*** The data ***

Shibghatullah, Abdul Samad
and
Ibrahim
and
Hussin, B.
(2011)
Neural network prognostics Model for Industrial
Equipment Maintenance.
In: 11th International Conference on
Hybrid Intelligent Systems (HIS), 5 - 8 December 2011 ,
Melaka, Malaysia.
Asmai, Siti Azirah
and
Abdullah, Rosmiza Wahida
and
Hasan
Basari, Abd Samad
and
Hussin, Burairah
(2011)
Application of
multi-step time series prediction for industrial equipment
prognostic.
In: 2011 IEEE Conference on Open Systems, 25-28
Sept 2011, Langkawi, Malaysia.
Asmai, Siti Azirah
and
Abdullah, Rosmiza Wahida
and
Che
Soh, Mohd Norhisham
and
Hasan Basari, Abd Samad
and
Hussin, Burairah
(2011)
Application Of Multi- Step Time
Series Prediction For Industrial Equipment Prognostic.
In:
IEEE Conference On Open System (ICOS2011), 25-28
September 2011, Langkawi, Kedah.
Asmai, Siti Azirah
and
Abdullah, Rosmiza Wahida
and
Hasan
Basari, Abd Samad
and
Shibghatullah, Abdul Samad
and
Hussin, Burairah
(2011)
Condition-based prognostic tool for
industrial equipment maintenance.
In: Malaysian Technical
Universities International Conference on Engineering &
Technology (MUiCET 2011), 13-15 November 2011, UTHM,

*** End of The data ***

Job -
Retype all of the entries shown above, exactly.

Solution for this task -
Shibghatullah, Abdul Samad
and
Ibrahim
and
Hussin, B.
(2011)
Neural network prognostics Model for Industrial
Equipment Maintenance.
In: 11th International Conference on
Hybrid Intelligent Systems (HIS), 5 - 8 December 2011 ,
Melaka, Malaysia.
Asmai, Siti Azirah
and
Abdullah, Rosmiza Wahida
and
Hasan
Basari, Abd Samad
and
Hussin, Burairah
(2011)
Application of
multi-step time series prediction for industrial equipment
prognostic.
In: 2011 IEEE Conference on Open Systems, 25-28
Sept 2011, Langkawi, Malaysia.
Asmai, Siti Azirah
and
Abdullah, Rosmiza Wahida
and
Che
Soh, Mohd Norhisham
and
Hasan Basari, Abd Samad
and
Hussin, Burairah
(2011)
Application Of Multi- Step Time
Series Prediction For Industrial Equipment Prognostic.
In:
IEEE Conference On Open System (ICOS2011), 25-28
September 2011, Langkawi, Kedah.
Asmai, Siti Azirah
and
Abdullah, Rosmiza Wahida
and
Hasan
Basari, Abd Samad
and
Shibghatullah, Abdul Samad
and
Hussin, Burairah
(2011)
Condition-based prognostic tool for
industrial equipment maintenance.
In: Malaysian Technical
Universities International Conference on Engineering &
Technology (MUiCET 2011), 13-15 November 2011, UTHM,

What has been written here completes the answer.